Sen. Max Baucus, D-Mont., seeking his fifth term in the U.S. Senate, Libertarian Stan Jones, of Bozeman, Green Party nominee Robert Kelleher, of Butte, and state Sen. Mike Taylor, R-Proctor, appeared on KULR-8 television in Billings for an hour of questions from a panel of journalists.
From the get-go, Jones ripped into the federal government and Congress for its trampling of the Constitution and the individual rights of its citizens.
The Libertarian Party platform is one of principles rarely changed, he said.
"Libertarians do what they say they will do," he said. "We want to restore the Constitution and limit the federal government that tramples on it."
Kelleher, a parliamentary advocate, said a party designation in the United States is irrelevant; that those elected under a designation are free agents after the election.
Baucus touted his ability to work with opponents, citing his support for President George W. Bush on the tax cut and trade promotion bills.
Taylor cited his support for limits to "frivolous lawsuits," but avoided the question of who decides what is frivolous.
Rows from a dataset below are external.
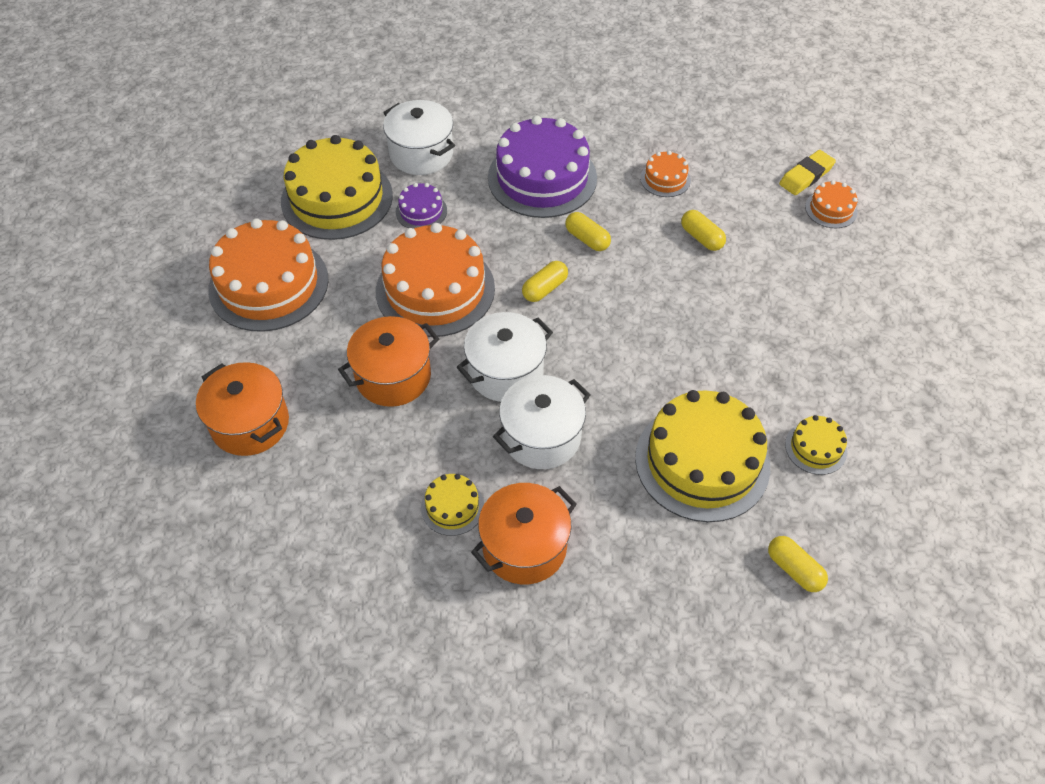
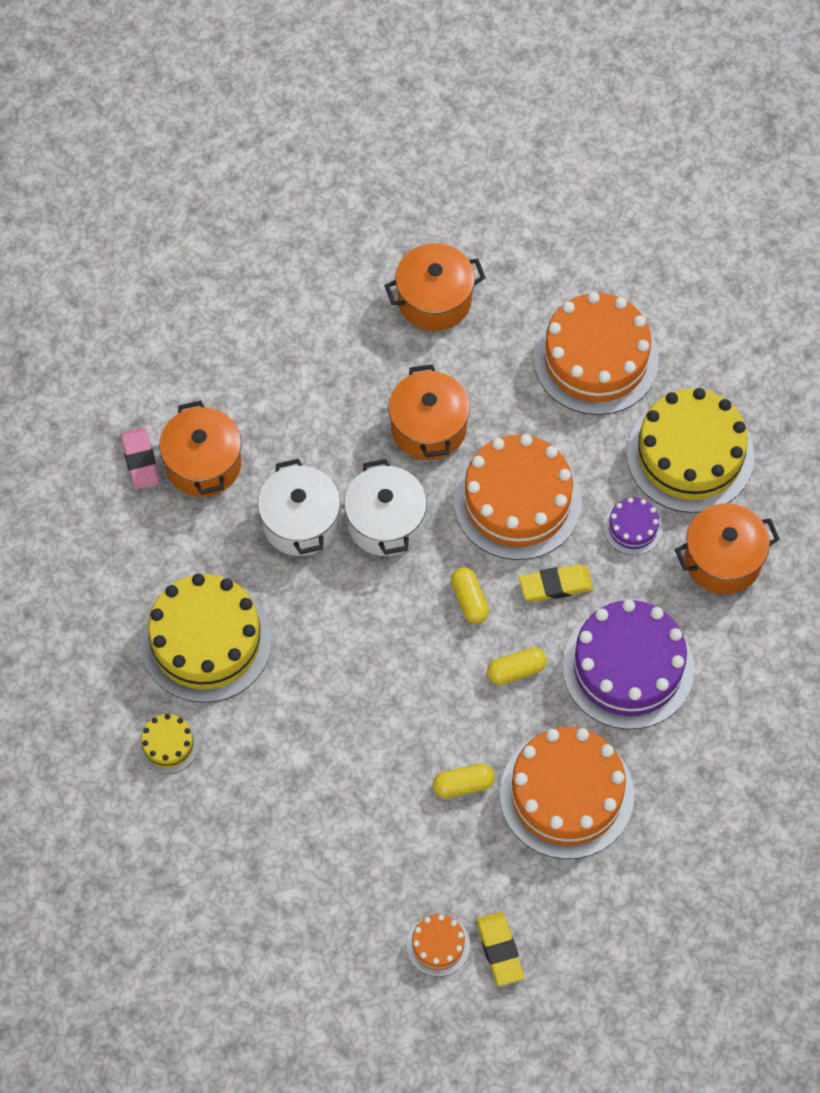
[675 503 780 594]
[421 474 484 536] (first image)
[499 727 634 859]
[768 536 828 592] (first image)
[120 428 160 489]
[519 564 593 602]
His solution would be the requirement to post bonds when lawsuits are filed with losers forfeiting the bond.
On that topic, Jones would have the loser pay all costs in a lawsuit. Kelleher said the courts are now the only protection for citizens because the legislative and executive branches have failed to do so. Baucus said there "is no simple solution" but that citizens must have a forum for the redress of their grievances.
Jones later promised to give Baucus a lesson in what it means to have a redress of grievances when in November Congress is presented with a petition on the unconstitutionality of the function and collection of the income tax.
Members of Congress "have a right and duty to respond," he said. "So far they have refused."
Taylor spent most of his time talking about leadership providing solutions as the No. 1 issue in the campaign. Baucus said it was "what I can do for Montana." Jones: "Saving the Constitution from professional politicians" who have allowed "boundless government intrusion."
Kelleher said there was a duty to repeal the Bush-Baucus tax cut and reinstitute the Civilian Conservation Corps to provide work and infrastructure rebuilding.
The three opponents all said they favor the use of marijuana for medical treatment. Baucus opposed medical marijuana. Kelleher said the federal government is out of touch on the issue. Taylor said the U.S. should fight drug abuse by cutting off aid to countries that do not follow the lead of the United States. He called for more funding for treatment and prevention.
Jones said the War On Drugs was out of control. He would OK marijuana for medical use, and would legalize all drugs and control them like the states do with alcohol. He called the U.S. effort a war on its people and "police agencies are addicted to the money they get for the War on Drugs."
Baucus alluded that marijuana use leads to other drug use and that methamphetamine use "is the biggest law enforcement problem in Montana."
Michael Lyon, news director of KBLG, asked the most pointed question of the night: If the United Nations says no to an attack on Iraq, should the United States go in anyway?
"Answer yes or no and say why," he asked.
Baucus did not respond directly, saying he supported the president in his handling of the crisis since last 9/11. He said Saddam Hussein had to go.
Jones said he did not approve of an attack and added that the terrorist situation was brought about by terrible foreign entanglements. He said dropping bombs on Afghanistan and Iraq were "acts of terrorism."
Kelleher pointed to huge civilian and military casualties that could not be justified in an attack on Iraq.
Taylor declared his support for Bush. He said he believed all diplomatic efforts should be tried, "but if they don't work, we should root him (Saddam) out."
In addition to Lyon, Lynne Turner Fitzgerald, news director at Community Channel Seven, and David Crisp, editor and publisher of the Billings Outpost, posed the questions for the debate moderated by Gus Koernig, news anchor at KULR-8.